Ben presto tutte le strutture ospedaliere arrivarono al collasso: i feriti o i contagiati morirono rapidamente di questa polmonite inarrestabile. Inoltre, non si sa esattamente quanti furono i casi totali registrati, poiché in alcuni paesi, come ad esempio l’Asia, non esistevano statistiche sanitarie attendibili.
Ma se tutto partì dagli Stati uniti, per quale motivo questa epidemia è rimasta alla storia con l’etichetta di “spagnola”? Per una ragione semplice e allo stesso tempo inquietante: la censura. Tutti i paesi in guerra (Stati Uniti, Gran Bretagna, Francia, Italia, Germania, Austria) avevano la censura a causa delle operazioni militari in atto, e non potevano parlare assolutamente dei problemi sanitari, men che meno se questi problemi colpivano le truppe e potevano indebolire il morale dei soldati. In questo stato di cose, i primi giornali a parlare dell’epidemia furono quindi i giornali spagnoli. La Spagna infatti, rimasta neutrale al conflitto, non era soggetta a censura e fu la prima a parlare, attraverso la stampa, delle morti in rapida successione, descrivendo l’epidemia nelle sue vere dimensioni.
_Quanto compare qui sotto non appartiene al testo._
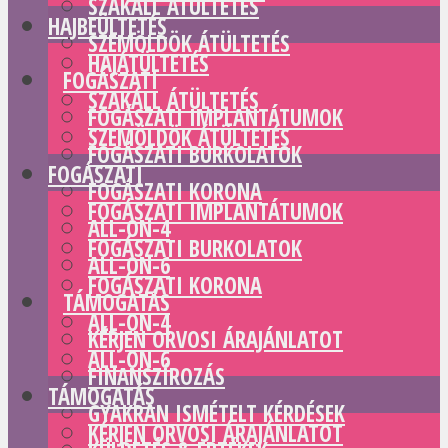
SZAKÁLL ÁTÜLTETÉS
HAJBEÜLTETÉS
SZEMÖLDÖK ÁTÜLTETÉS
HAJÁTÜLTETÉS
FOGÁSZATI
SZAKÁLL ÁTÜLTETÉS
FOGÁSZATI IMPLANTÁTUMOK
SZEMÖLDÖK ÁTÜLTETÉS
FOGÁSZATI BURKOLATOK
FOGÁSZATI
FOGÁSZATI KORONA
FOGÁSZATI IMPLANTÁTUMOK
ALL-ON-4
FOGÁSZATI BURKOLATOK
ALL-ON-6
FOGÁSZATI KORONA
TÁMOGATÁS
ALL-ON-4
KÉRJEN ORVOSI ÁRAJÁNLATOT
ALL-ON-6
FINANSZÍROZÁS
TÁMOGATÁS
GYAKRAN ISMÉTELT KÉRDÉSEK
KÉRJEN ORVOSI ÁRAJÁNLATOT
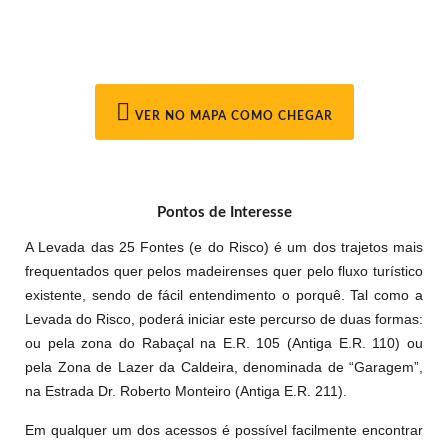
VER NO MAPA COMO CHEGAR
Pontos de Interesse
A Levada das 25 Fontes (e do Risco) é um dos trajetos mais
frequentados quer pelos madeirenses quer pelo fluxo turístico
existente, sendo de fácil entendimento o porquê. Tal como a
Levada do Risco, poderá iniciar este percurso de duas formas:
ou pela zona do Rabaçal na E.R. 105 (Antiga E.R. 110) ou
pela Zona de Lazer da Caldeira, denominada de “Garagem”,
na Estrada Dr. Roberto Monteiro (Antiga E.R. 211).
Em qualquer um dos acessos é possível facilmente encontrar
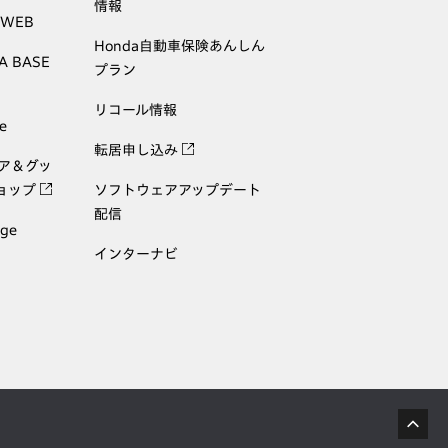
情報
 WEB
Honda自動車保険あんしん
A BASE
プラン
リコール情報
e
転居申し込み
ェア＆グッ
ョップ
ソフトウェアアップデート
配信
age
インターナビ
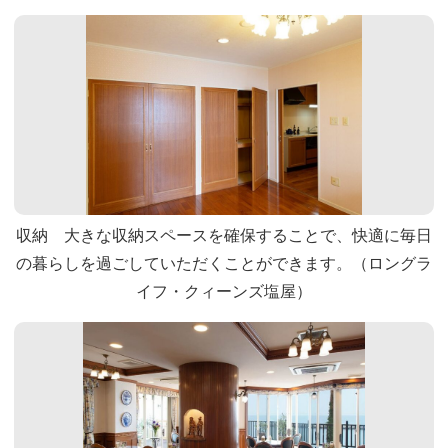
収納 大きな収納スペースを確保することで、快適に毎日
の暮らしを過ごしていただくことができます。（ロングラ
イフ・クィーンズ塩屋）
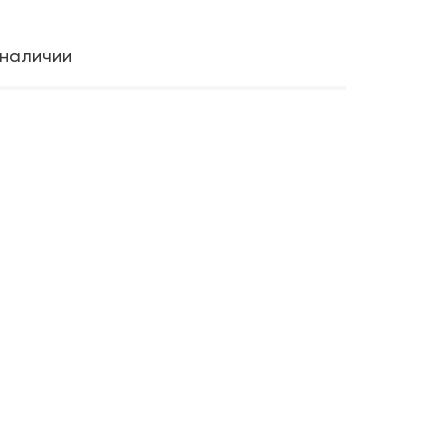
 наличии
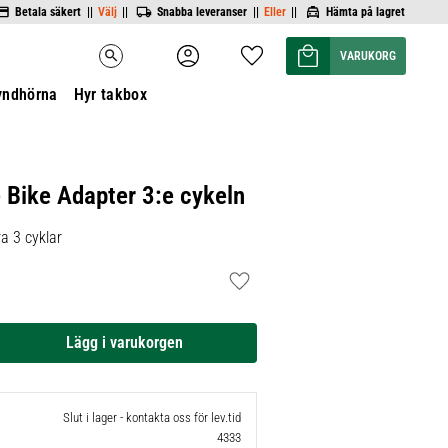
Betala säkert ||
Välj
||
Snabba leveranser ||
Eller
||
Hämta på lagret
Kundvagn
Favoriter
search
yndhörna
Hyr takbox
Bike Adapter 3:e cykeln
ra 3 cyklar
Lägg till i favoriter
Slut i lager - kontakta oss för lev.tid
4333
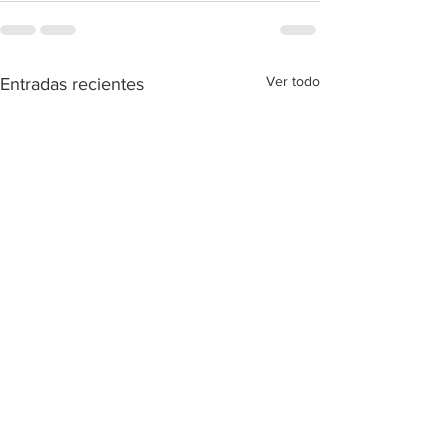
Ver todo
Entradas recientes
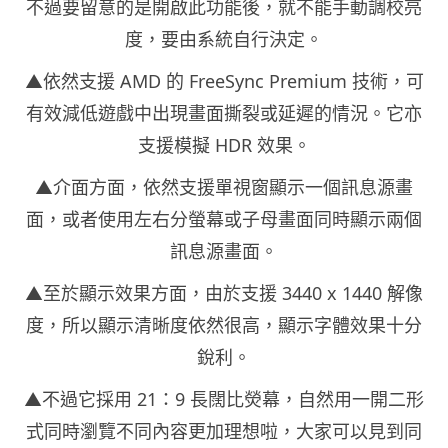
不過要留意的是開啟此功能後，就不能手動調校亮
度，要由系統自行決定。
▲依然支援 AMD 的 FreeSync Premium 技術，可
有效減低遊戲中出現畫面撕裂或延遲的情況。它亦
支援模擬 HDR 效果。
▲介面方面，依然支援單視窗顯示一個訊息源畫
面，或者使用左右分螢幕或子母畫面同時顯示兩個
訊息源畫面。
▲至於顯示效果方面，由於支援 3440 x 1440 解像
度，所以顯示清晰度依然很高，顯示字體效果十分
銳利。
▲不過它採用 21：9 長闊比熒幕，自然用一開二形
式同時瀏覽不同內容更加理想啦，大家可以見到同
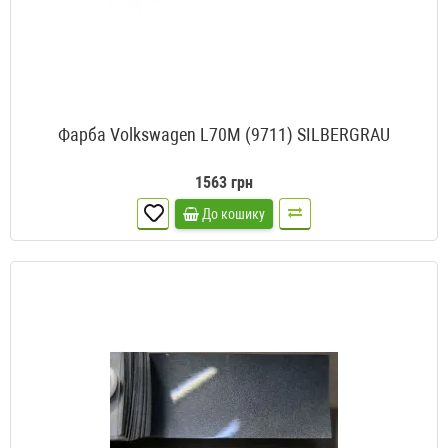
Фарба Volkswagen L70M (9711) SILBERGRAU
1563 грн
До кошику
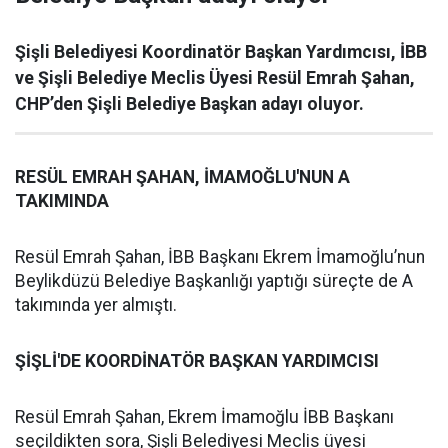
Şişli Belediyesi Koordinatör Başkan Yardımcısı, İBB
ve Şişli Belediye Meclis Üyesi Resül Emrah Şahan,
CHP’den Şişli Belediye Başkan adayı oluyor.
RESÜL EMRAH ŞAHAN, İMAMOĞLU'NUN A
TAKIMINDA
Resül Emrah Şahan, İBB Başkanı Ekrem İmamoğlu’nun
Beylikdüzü Belediye Başkanlığı yaptığı süreçte de A
takımında yer almıştı.
ŞİŞLİ'DE KOORDİNATÖR BAŞKAN YARDIMCISI
Resül Emrah Şahan, Ekrem İmamoğlu İBB Başkanı
seçildikten sora, Şişli Belediyesi Meclis üyesi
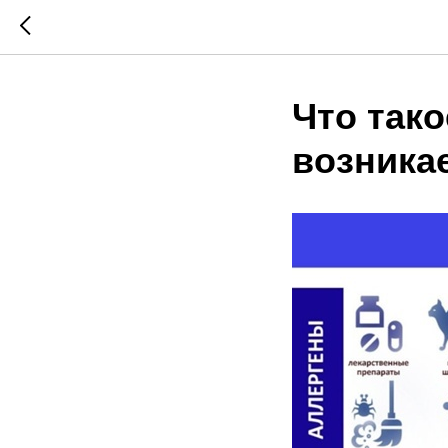
Что тако
возника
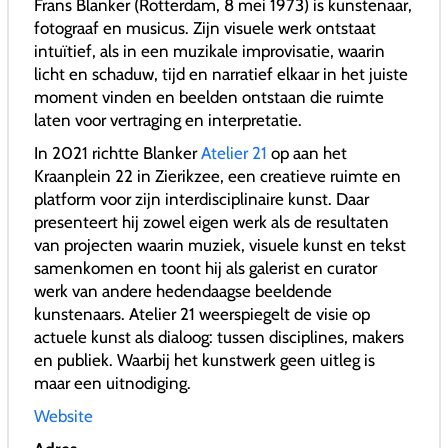
Frans Blanker (Rotterdam, 8 mei 1973) is kunstenaar,
fotograaf en musicus. Zijn visuele werk ontstaat
intuïtief, als in een muzikale improvisatie, waarin
licht en schaduw, tijd en narratief elkaar in het juiste
moment vinden en beelden ontstaan die ruimte
laten voor vertraging en interpretatie.
In 2021 richtte Blanker
Atelier 21
op aan het
Kraanplein 22 in Zierikzee, een creatieve ruimte en
platform voor zijn interdisciplinaire kunst. Daar
presenteert hij zowel eigen werk als de resultaten
van projecten waarin muziek, visuele kunst en tekst
samenkomen en toont hij als galerist en curator
werk van andere hedendaagse beeldende
kunstenaars. Atelier 21 weerspiegelt de visie op
actuele kunst als dialoog: tussen disciplines, makers
en publiek. Waarbij het kunstwerk geen uitleg is
maar een uitnodiging.
Website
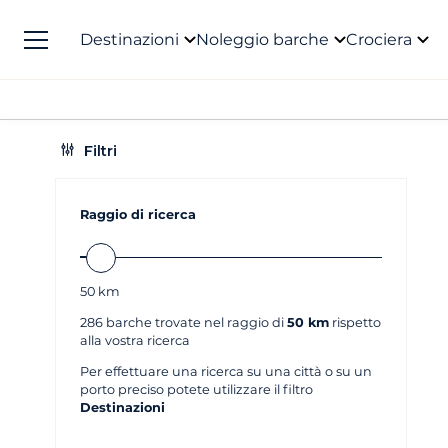
Destinazioni
Noleggio barche
Crociera
Filtri
Raggio di ricerca
50
km
286
barche trovate nel raggio di
50 km
rispetto
alla vostra ricerca
Per effettuare una ricerca su una città o su un
porto preciso potete utilizzare il filtro
Destinazioni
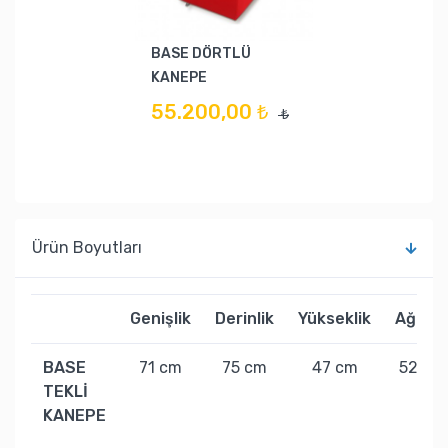
BASE DÖRTLÜ
KANEPE
55.200,00 ₺
₺
Ürün Boyutları
Genişlik
Derinlik
Yükseklik
Ağırlık
BASE
71 cm
75 cm
47 cm
52 kg
TEKLİ
KANEPE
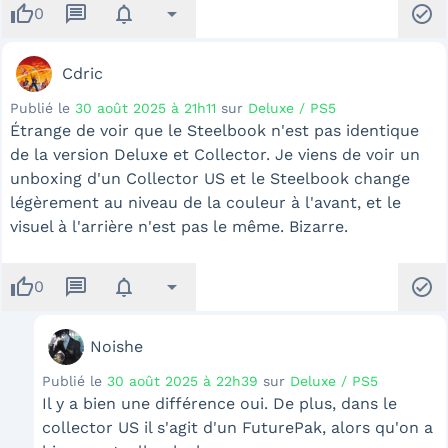
thumb_up
message
notifications
arrow_drop_down
check_circle
0
Cdric
Publié le
30 août 2025 à 21h11
sur
Deluxe / PS5
Étrange de voir que le Steelbook n'est pas identique
de la version Deluxe et Collector. Je viens de voir un
unboxing d'un Collector US et le Steelbook change
légèrement au niveau de la couleur à l'avant, et le
visuel à l'arrière n'est pas le même. Bizarre.
thumb_up
message
notifications
arrow_drop_down
check_circle
0
Noishe
Publié le
30 août 2025 à 22h39
sur
Deluxe / PS5
Il y a bien une différence oui. De plus, dans le
collector US il s'agit d'un FuturePak, alors qu'on a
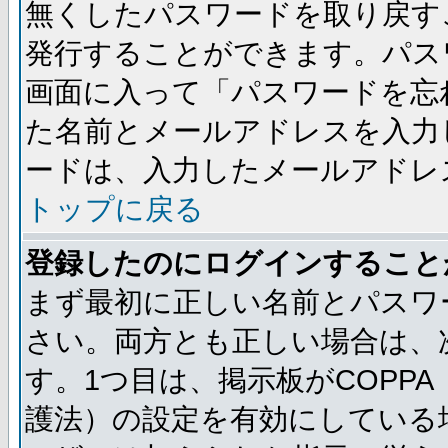
無くしたパスワードを取り戻す
発行することができます。パス
画面に入って「パスワードを忘
た名前とメールアドレスを入力
ードは、入力したメールアドレ
トップに戻る
登録したのにログインすること
まず最初に正しい名前とパスワ
さい。両方とも正しい場合は、次
す。1つ目は、掲示板がCOPP
護法）の設定を有効にしている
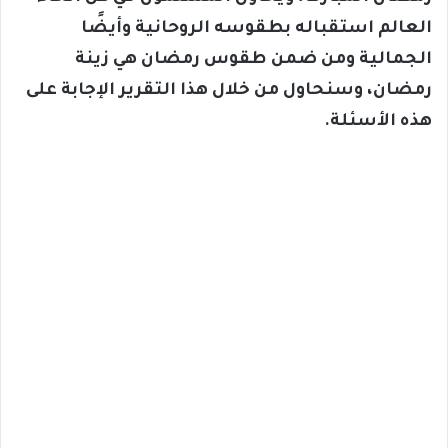
العالم استقباله بطقوسه الروحانية وأيضًا
الجمالية ومن ضمن طقوس رمضان هي زينة
رمضان، وسنحاول من خلال هذا التقرير الإجابة على
هذه الأسئلة.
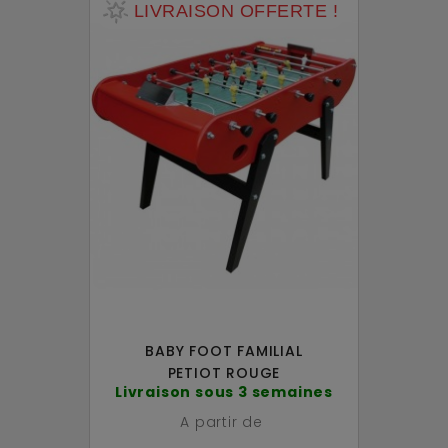
LIVRAISON OFFERTE !
BABY FOOT FAMILIAL
PETIOT ROUGE
Livraison sous 3 semaines
A partir de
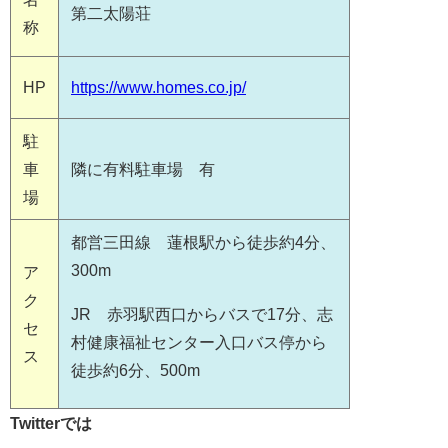
第二太陽荘
称
HP
https://www.homes.co.jp/
駐
車
隣に有料駐車場 有
場
都営三田線 蓮根駅から徒歩約4分、
300m
ア
ク
JR 赤羽駅西口からバスで17分、志
セ
村健康福祉センター入口バス停から
ス
徒歩約6分、500m
Twitterでは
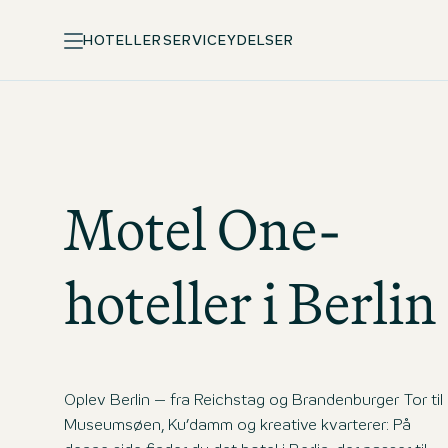
HOTELLER
SERVICEYDELSER
Motel One
-
hoteller i Berlin
Oplev Berlin – fra Reichstag og Brandenburger Tor til
Museumsøen, Ku’damm og kreative kvarterer: På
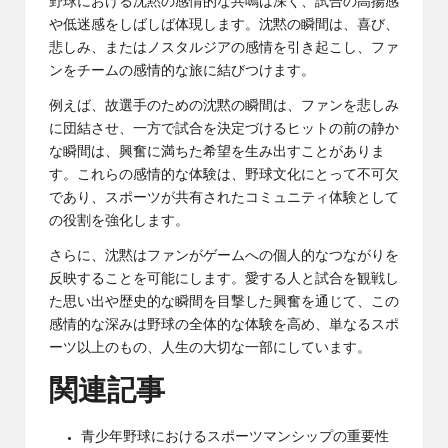
野球における沈黙の感情的な共鳴は深く、試合の高揚感
や低迷感をしばしば体現します。沈黙の瞬間は、喜び、
悲しみ、またはノスタルジアの感情を引き起こし、ファ
ンをチームの感情的な旅に結びつけます。
例えば、故選手のための沈黙の瞬間は、ファンを悲しみ
に団結させ、一方で試合を決定づけるヒットの前の静か
な瞬間は、興奮に満ちた希望を生み出すことがありま
す。これらの感情的な体験は、野球文化にとって不可欠
であり、スポーツが共有されたコミュニティ体験として
の役割を強化します。
さらに、沈黙はファンがゲームへの個人的なつながりを
反映することを可能にします。愛する人と試合を観戦し
た思い出や歴史的な瞬間を目撃した興奮を通じて、この
感情的な深みは野球の全体的な体験を高め、単なるスポ
ーツ以上のもの、人生の大切な一部にしています。
関連記事
青少年野球におけるスポーツマンシップの重要性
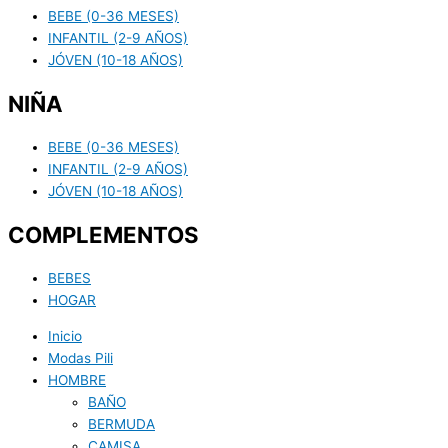
BEBE (0-36 MESES)
INFANTIL (2-9 AÑOS)
JÓVEN (10-18 AÑOS)
NIÑA
BEBE (0-36 MESES)
INFANTIL (2-9 AÑOS)
JÓVEN (10-18 AÑOS)
COMPLEMENTOS
BEBES
HOGAR
Inicio
Modas Pili
HOMBRE
BAÑO
BERMUDA
CAMISA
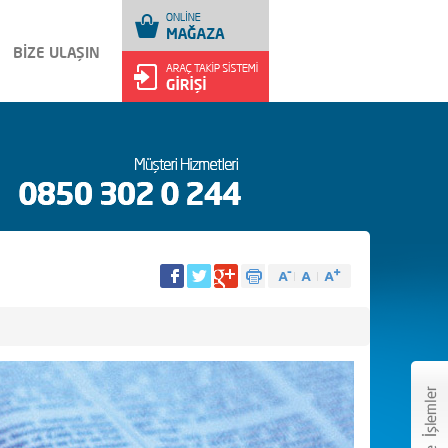
BİZE ULAŞIN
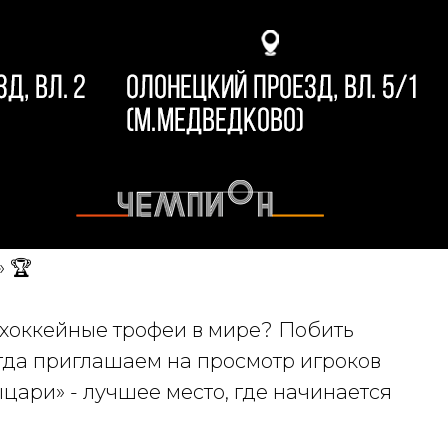
 🏆
 хоккейные трофеи в мире? Побить
гда приглашаем на просмотр игроков
Рыцари» - лучшее место, где начинается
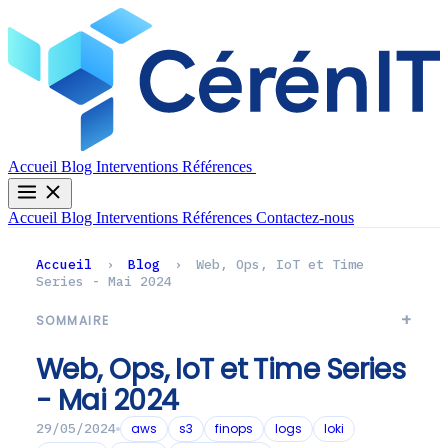
Contactez-nous
Accueil
Blog
Interventions
Références
Accueil
Blog
Interventions
Références
Contactez-nous
Accueil
›
Blog
›
Web, Ops, IoT et Time
Series - Mai 2024
SOMMAIRE
Web, Ops, IoT et Time Series
- Mai 2024
aws
s3
finops
logs
loki
29/05/2024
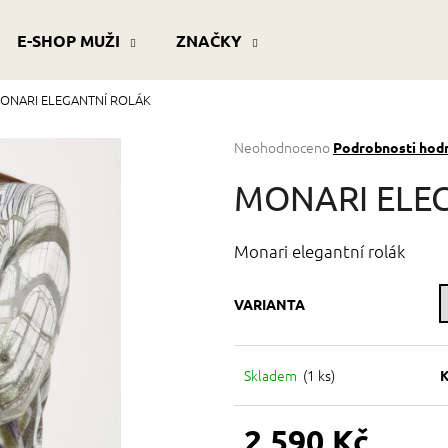
E-SHOP MUŽI
ZNAČKY
ONARI ELEGANTNÍ ROLÁK
Co potřebujete najít?
Průměrné
Neohodnoceno
Podrobnosti hod
hodnocení
produktu
HLEDAT
MONARI ELE
je
0,0
z
Monari elegantní rolák
5
Doporučujeme
hvězdiček.
VARIANTA
Skladem
(
1 ks
)
K
2 590 Kč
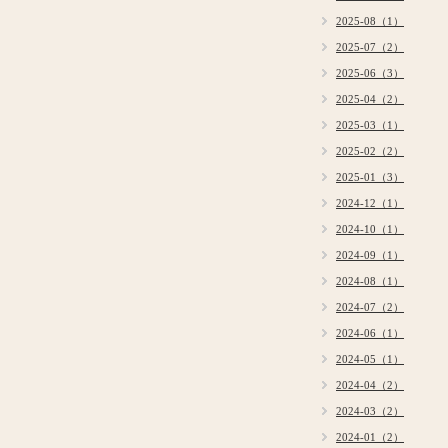
2025-08（1）
2025-07（2）
2025-06（3）
2025-04（2）
2025-03（1）
2025-02（2）
2025-01（3）
2024-12（1）
2024-10（1）
2024-09（1）
2024-08（1）
2024-07（2）
2024-06（1）
2024-05（1）
2024-04（2）
2024-03（2）
2024-01（2）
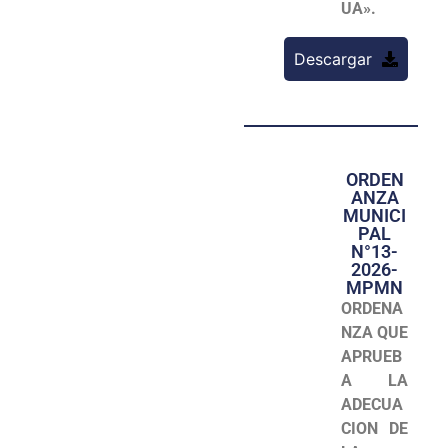
UA».
Descargar
ORDEN
ANZA
MUNICI
PAL
N°13-
2026-
MPMN
ORDENA
NZA QUE
APRUEB
A LA
ADECUA
CION DE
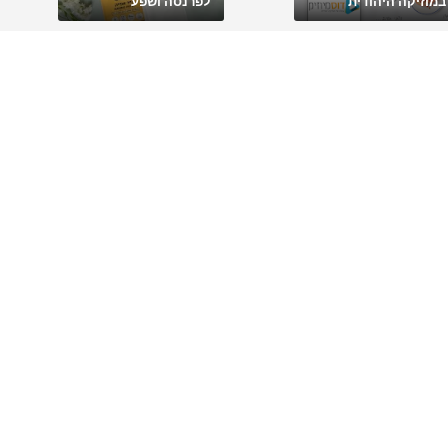
במוזיקה היהודית
לפרנסה ושפע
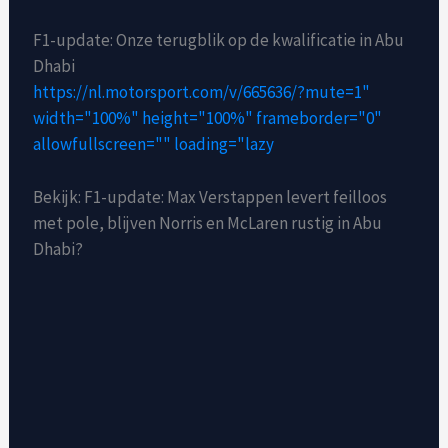
F1-update: Onze terugblik op de kwalificatie in Abu
Dhabi
https://nl.motorsport.com/v/665636/?mute=1"
width="100%" height="100%" frameborder="0"
allowfullscreen="" loading="lazy
Bekijk: F1-update: Max Verstappen levert feilloos
met pole, blijven Norris en McLaren rustig in Abu
Dhabi?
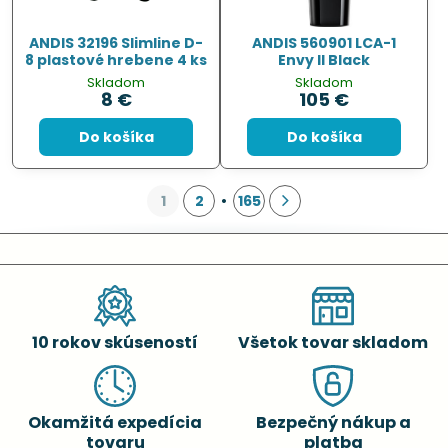
ANDIS 32196 Slimline D-
ANDIS 560901 LCA-1
8 plastové hrebene 4 ks
Envy II Black
Skladom
Skladom
8 €
105 €
Do košíka
Do košíka
1
2
165
10 rokov skúseností
Všetok tovar skladom
Okamžitá expedícia
Bezpečný nákup a
tovaru
platba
Dopo la fine della guerra, nei paesi del mondo occidentale tra cui anche l’Italia, vennero prese alcune precauzioni per evitare il contagio. Nella vita sociale venne interdetto l’accesso ai teatri; chiese e altri luoghi pubblici furono chiusi al pubblico, in alcuni paesi anche per un anno intero. Persino i funerali furono limitati a quindici minuti. Come arma di difesa contro la trasmissione della malattia, venne poi richiesto alla popolazione di indossare in pubblico delle maschere, solitamente in tessuto, e vietato l’accesso a tram, uffici e altri spazi pubblici a coloro che non indossavano tale protezione.
I medici credevano che la febbre fosse causata dai batteri e non da un virus, perciò venivano indicati anche dei rimedi casalinghi per contrastare l’insorgere della malattia. Gli opuscoli suggerivano di masticare il cibo con attenzione e di evitare di indossare vestiti e scarpe stretti; era persino in vigore il divieto di tossire e starnutire in pubblico. I rimedi casalinghi comprendevano anche gargarismi con bicarbonato di sodio e acido borico, impacchi di sale nelle narici. Solo negli anni Trenta si scoprì che la causa della febbre era un virus e non un batterio. La cura arrivò dopo vent’anni dall’inizio dell’epidemia, nel 1938. Furono i medici Jonas Salk e Thomas Francis a sviluppare il primo vaccino contro il virus della “febbre spagnola”, che procurò la morte a circa 50 milioni di persone in tutto il mondo.